Une enveloppe complémentaire de 3,5 millions de dollars est en discussion pour motoriser six camionnettes frigorifiques. L’idée est d’assurer une desserte hebdomadaire de la Sangha, des Plateaux et du Nkéni-Alima, départements où l’accès aérien reste rare et le taux d’anémie infantile dépasse 60 %.
Les responsables de la logistique souhaitent également digitaliser le registre des donneurs afin de limiter les doublons et de prévenir les contre-indications médicales. Une application mobile, pilotée par des développeurs congolais, devrait être lancée courant 2024 après validation par la Commission nationale de protection des données.
Un cap vers l’autosuffisance
À terme, le Congo ambitionne d’atteindre 100 % de sang issu de dons bénévoles et réguliers, conformément aux normes de l’Union africaine. L’année 2022 s’est clôturée à 72 %. « C’est un objectif réaliste si l’élan actuel se maintient », estime le statisticien sanitaire Marcel Banzouzi.

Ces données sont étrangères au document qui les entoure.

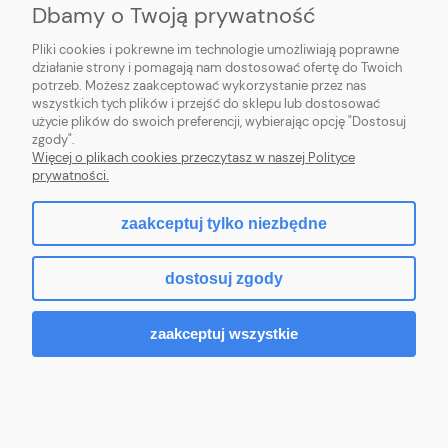
Dbamy o Twoją prywatność
Pliki cookies i pokrewne im technologie umożliwiają poprawne
działanie strony i pomagają nam dostosować ofertę do Twoich
potrzeb. Możesz zaakceptować wykorzystanie przez nas
wszystkich tych plików i przejść do sklepu lub dostosować
użycie plików do swoich preferencji, wybierając opcję "Dostosuj
PROFBRAM JACEK PYTEL
| ul. Wesoła 91, 34-300 Żywiec, woj. śląskie | E-
zgody".
mail:
biuro.profbram@gmail.com
Więcej o plikach cookies przeczytasz w naszej Polityce
Tel.: 663-960-697| NIP: 5532389225 REGON: 241495070
prywatności.
zaakceptuj tylko niezbędne
pokaż pełną wersję strony
dostosuj zgody
Sklep internetowy Shoper.pl
zaakceptuj wszystkie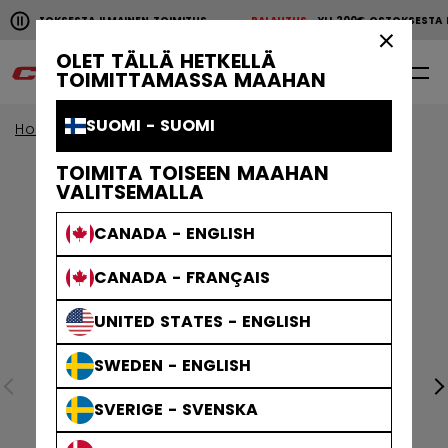
Pause the horizontal scroll animation.
00€ OSTOKSESTA ILMAINEN TOIMITUS
PALAUTUS
YLI 200€ OSTOKSEST
YLI 200€ OSTOKSESTA ILMAINEN TOIMITUS
PALAUTU
×
OLET TÄLLÄ HETKELLÄ
0
FI
TOIMITTAMASSA MAAHAN
SUOMI - SUOMI
Home
Vaatteet
TOIMITA TOISEEN MAAHAN
VALITSEMALLA
CANADA - ENGLISH
CANADA - FRANÇAIS
UNITED STATES - ENGLISH
SWEDEN - ENGLISH
SVERIGE - SVENSKA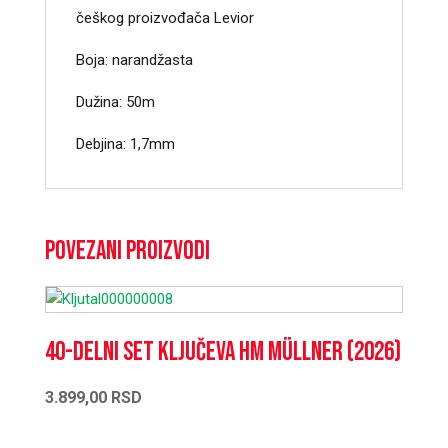
češkog proizvođača Levior
Boja: narandžasta
Dužina: 50m
Debjina: 1,7mm
Povezani proizvodi
40-delni set ključeva HM Müllner (2026)
3.899,00
RSD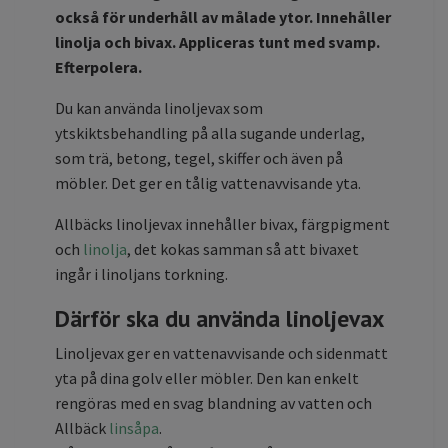
också för underhåll av målade ytor. Innehåller
linolja och bivax. Appliceras tunt med svamp.
Efterpolera.
Du kan använda linoljevax som
ytskiktsbehandling på alla sugande underlag,
som trä, betong, tegel, skiffer och även på
möbler. Det ger en tålig vattenavvisande yta.
Allbäcks linoljevax innehåller bivax, färgpigment
och
linolja
, det kokas samman så att bivaxet
ingår i linoljans torkning.
Därför ska du använda linoljevax
Linoljevax ger en vattenavvisande och sidenmatt
yta på dina golv eller möbler. Den kan enkelt
rengöras med en svag blandning av vatten och
Allbäck
linsåpa
.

Pour les familles qui franchissent chaque jour la porte des hôpitaux, ces chiffres se traduisent surtout par une chance accrue de retrouver leurs proches. Le bourdonnement des générateurs et le ballet des techniciens au Cnts témoignent d’une dynamique nouvelle, placée sous le signe de la solidarité nationale.
Le geste de donner son sang prend ainsi une dimension citoyenne renouvelée, reflet d’une jeunesse désireuse de construire l’avenir.